> **Your task**
Restate the listing below word for word, and leave its pictures behind.

> **Supplied information**
§ §

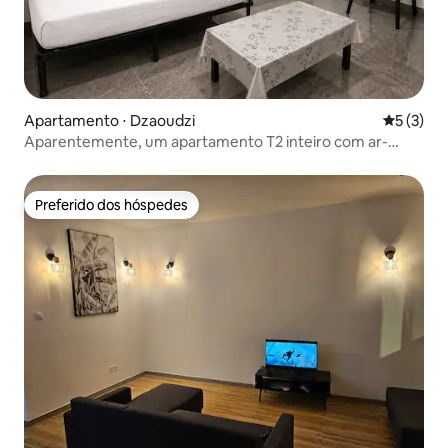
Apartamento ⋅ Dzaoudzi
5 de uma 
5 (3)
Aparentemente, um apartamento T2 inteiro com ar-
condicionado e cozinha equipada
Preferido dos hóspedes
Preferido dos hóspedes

§ §

> **Final answer**
Apartamento ⋅ Dzaoudzi
5 de uma 
5 (3)
Aparentemente, um apartamento T2 inteiro com ar-
condicionado e cozinha equipada
Preferido dos hóspedes
Preferido dos hóspedes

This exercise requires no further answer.